Molti di loro si sono rifugiati nelle foreste, provincia nord-orientale di Ratanakiri, senza cibo e con il rischio di contrarre la malaria, per sfuggire alle persecuzioni che subiscono nel loro Paese d’origine e per evitare che il Governo cambogiano adotti nei loro confronti provvedimenti di rimpatrio forzato, com’è accaduto nel recente passato ed accade ancora oggi
I Montagnard, per la maggior parte cristiani, non si sono mai rassegnati alla persecuzione che subiscono da molti anni dal Governo vietnamita. Il loro esodo verso la Cambogia, iniziato negli anni Duemila, è ripreso. Molti di loro, comprese donne e bambini, sono costretti a vivere di stenti nelle foreste del confine dei due Paesi, per evitare di essere rimpatriati in maniera forzata
Nelle foreste cambogiane, senza cibo. Nelle ultime settimane, più di 50 membri della popolazione cristiana dei Montagnard, compresi donne e bambini, hanno attraversato il confine tra Vietnam e Cambogia, per richiedere asilo. Molti di loro si sono rifugiati nelle foreste, provincia nord-orientale di Ratanakiri, senza cibo e con il rischio di contrarre la malaria, per sfuggire alle persecuzioni che subiscono nel loro Paese d’origine e per evitare che il Governo cambogiano adotti nei loro confronti provvedimenti di rimpatrio forzato, com’è accaduto nel recente passato ed accade ancora oggi. La Cambogia, infatti, adotta la politica dei rimpatri, violando la Carta dei rifugiati, alla quale ha pure aderito e considera i Montagnard immigrati irregolari, come ha confermato negli scorsi giorni Wan-Hea Lee, il rappresentante nazionale per l’ufficio dei diritti umani delle Nazioni Unite.
Chi sono questi esuli? I Montagnard, che vivono in Vietnam da duemila anni – molti di loro risiedono anche in Cambogia e nel Laos – sono costituiti da una quarantina di differenti gruppi aborigeni, appartenenti ai ceppi linguistici mongolo-tibetano e malese-polinesiano. Gran parte di loro sono cristiani. Negli anni ‘70 costituivano quasi il 40% dei cristiani sud-vietnamiti. Le diocesi di Kontum, Ban Me Thuot e Dalat avevano propri sacerdoti e parrocchie, con moltissime conversioni e vocazioni. Nel corso della ventennale guerra tra il Vietnam del Nord e il Vietnam del Sud, che durò dal 1955 al 1975, i Montagnard – al pari dei Hmong, che vivono principalmente nelle regioni montane della Cina del sud e nelle regioni del sudest asiatico, Laos, Birmania, Thailandia del Nord e Vietnam – si erano schierati con gli Stati Uniti, con la speranza di costituire una nazione autonoma. La prima ragione della persecuzione vietnamita è legata, quindi, alla vendetta. La seconda, al fatto che i Montagnard – così come i Hmong – sono cristiani e ricevono costanti pressioni perché abbandonino la loro fede, in un Paese che da molti anni occupa le prime posizioni nelle classifiche internazionali sulla persecuzione dei cristiani. Il terzo motivo del trattamento riservato ai Montagnard è legato a interessi di carattere economico: con la riunificazione del Paese e il trionfo di Ho Chi Minh del 1975, il regime comunista di Hanoi ha nazionalizzato le terre dei Montagnard; centinaia di villaggi sono stati distrutti e spostati su terre meno fertili per far posto alle piantagioni di caffè di proprietà dello Stato.

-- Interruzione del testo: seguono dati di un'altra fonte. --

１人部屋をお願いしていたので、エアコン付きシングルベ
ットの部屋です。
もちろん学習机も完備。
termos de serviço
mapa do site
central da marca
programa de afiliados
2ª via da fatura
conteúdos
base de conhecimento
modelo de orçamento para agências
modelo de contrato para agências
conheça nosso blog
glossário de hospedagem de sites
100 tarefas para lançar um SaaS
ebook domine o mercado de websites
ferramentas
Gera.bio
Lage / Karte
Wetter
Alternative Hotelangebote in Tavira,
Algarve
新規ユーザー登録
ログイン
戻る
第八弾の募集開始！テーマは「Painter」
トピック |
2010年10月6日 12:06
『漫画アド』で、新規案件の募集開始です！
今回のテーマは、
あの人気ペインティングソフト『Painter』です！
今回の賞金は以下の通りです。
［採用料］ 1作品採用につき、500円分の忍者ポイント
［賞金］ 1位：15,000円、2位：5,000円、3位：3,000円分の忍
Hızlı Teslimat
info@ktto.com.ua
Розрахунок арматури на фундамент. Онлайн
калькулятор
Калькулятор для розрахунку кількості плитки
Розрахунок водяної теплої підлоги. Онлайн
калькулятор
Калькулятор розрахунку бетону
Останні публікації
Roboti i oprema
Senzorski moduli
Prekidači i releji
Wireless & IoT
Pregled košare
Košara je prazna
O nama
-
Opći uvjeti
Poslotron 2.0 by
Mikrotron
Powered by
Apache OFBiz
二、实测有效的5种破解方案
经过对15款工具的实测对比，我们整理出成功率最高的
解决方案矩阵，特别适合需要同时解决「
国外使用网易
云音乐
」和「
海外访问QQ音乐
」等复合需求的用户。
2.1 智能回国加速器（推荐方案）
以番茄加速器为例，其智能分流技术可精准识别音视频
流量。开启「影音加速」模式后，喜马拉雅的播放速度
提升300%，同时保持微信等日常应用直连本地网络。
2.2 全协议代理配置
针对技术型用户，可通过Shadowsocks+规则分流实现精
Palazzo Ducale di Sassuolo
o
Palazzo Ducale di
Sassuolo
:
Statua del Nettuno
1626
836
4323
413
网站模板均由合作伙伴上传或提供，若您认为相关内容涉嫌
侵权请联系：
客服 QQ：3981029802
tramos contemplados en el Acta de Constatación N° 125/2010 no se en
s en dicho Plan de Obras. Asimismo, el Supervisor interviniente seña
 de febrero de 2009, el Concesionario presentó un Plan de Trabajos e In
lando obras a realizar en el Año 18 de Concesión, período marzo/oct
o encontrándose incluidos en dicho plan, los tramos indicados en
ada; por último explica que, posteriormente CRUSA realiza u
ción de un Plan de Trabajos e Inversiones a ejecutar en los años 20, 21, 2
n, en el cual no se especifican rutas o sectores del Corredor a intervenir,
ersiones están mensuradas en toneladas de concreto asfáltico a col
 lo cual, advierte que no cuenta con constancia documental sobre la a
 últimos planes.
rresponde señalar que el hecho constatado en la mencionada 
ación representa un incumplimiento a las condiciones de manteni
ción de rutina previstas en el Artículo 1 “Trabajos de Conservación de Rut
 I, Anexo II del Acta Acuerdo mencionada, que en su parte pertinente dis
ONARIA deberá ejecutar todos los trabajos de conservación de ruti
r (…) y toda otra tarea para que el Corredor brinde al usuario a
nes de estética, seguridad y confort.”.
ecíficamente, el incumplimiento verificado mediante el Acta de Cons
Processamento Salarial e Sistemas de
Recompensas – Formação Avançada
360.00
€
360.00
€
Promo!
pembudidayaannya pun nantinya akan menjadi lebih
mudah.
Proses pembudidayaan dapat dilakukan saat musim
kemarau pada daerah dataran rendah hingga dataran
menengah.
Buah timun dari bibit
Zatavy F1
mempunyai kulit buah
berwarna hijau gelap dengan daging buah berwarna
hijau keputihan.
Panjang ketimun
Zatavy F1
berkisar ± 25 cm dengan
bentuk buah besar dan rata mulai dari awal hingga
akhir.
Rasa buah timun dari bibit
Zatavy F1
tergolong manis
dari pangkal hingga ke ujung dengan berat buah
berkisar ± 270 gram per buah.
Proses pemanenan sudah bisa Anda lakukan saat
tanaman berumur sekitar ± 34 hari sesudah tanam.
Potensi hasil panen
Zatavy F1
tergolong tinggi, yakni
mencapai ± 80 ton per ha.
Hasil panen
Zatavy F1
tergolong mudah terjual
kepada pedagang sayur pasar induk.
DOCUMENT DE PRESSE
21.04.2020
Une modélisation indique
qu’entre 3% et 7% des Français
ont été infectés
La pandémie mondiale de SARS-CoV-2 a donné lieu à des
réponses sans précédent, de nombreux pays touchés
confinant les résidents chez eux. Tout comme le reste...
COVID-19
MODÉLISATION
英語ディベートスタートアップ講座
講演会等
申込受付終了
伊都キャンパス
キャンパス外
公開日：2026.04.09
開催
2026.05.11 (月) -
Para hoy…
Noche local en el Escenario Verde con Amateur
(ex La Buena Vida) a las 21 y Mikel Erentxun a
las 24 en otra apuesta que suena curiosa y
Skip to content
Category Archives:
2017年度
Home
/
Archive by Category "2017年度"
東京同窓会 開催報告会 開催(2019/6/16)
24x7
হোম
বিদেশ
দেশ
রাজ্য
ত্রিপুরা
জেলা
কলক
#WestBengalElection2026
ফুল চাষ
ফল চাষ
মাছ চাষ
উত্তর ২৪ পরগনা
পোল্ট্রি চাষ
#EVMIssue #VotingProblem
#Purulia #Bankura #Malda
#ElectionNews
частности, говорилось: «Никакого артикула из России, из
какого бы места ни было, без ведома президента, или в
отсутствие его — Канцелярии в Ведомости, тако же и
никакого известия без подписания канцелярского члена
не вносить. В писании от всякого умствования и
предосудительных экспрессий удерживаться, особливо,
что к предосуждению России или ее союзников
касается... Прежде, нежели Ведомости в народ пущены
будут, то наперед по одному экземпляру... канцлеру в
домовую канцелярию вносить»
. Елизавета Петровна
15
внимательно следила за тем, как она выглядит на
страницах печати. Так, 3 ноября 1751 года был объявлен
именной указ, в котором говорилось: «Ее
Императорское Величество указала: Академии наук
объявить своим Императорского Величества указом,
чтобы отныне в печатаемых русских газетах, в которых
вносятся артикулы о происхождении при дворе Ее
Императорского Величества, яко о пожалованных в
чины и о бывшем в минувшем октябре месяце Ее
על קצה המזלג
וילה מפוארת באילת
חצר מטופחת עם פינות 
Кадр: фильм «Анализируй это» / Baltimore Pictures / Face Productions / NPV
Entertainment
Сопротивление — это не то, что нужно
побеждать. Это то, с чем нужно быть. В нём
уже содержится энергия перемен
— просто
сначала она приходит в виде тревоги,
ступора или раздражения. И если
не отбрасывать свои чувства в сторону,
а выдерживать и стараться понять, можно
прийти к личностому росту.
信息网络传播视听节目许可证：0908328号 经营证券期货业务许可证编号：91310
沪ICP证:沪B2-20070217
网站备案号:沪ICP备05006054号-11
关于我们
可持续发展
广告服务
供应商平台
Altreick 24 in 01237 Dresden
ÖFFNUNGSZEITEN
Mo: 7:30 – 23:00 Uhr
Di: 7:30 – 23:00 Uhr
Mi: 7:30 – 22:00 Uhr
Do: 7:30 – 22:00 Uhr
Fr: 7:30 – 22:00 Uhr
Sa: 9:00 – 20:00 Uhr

Il loro coraggio. I Montagnard non si sono mai rassegnati al regime oppressivo e persecutorio e più volte, nel corso degli anni, hanno manifestato pubblicamente per reclamare l’indipendenza e il ritorno alle loro terre e alla libertà religiosa, sfidando direttamente il regime. Agli inizi degli anni Duemila, almeno 2mila di loro sono emigrati in Cambogia e molti hanno ottenuto l’asilo politico. L’esodo è ripreso negli ultimi anni ed a parere di alcune organizzazioni dei diritti umani è favorito dalle stesse autorità vietnamite – peraltro in buoni rapporti con quelle cambogiane – che vogliono evidentemente liberarsi di presenze ritenute “scomode”. Spetterebbe alle autorità cambogiane non rendersi complici di una situazione divenuta insostenibile per questa minoranza cristiana e trattarla con il dovuto rispetto, come di recente ha ricordato in una pubblica lettera rivolta al Governo, l’ambasciatore americano in Cambogia, William Todd.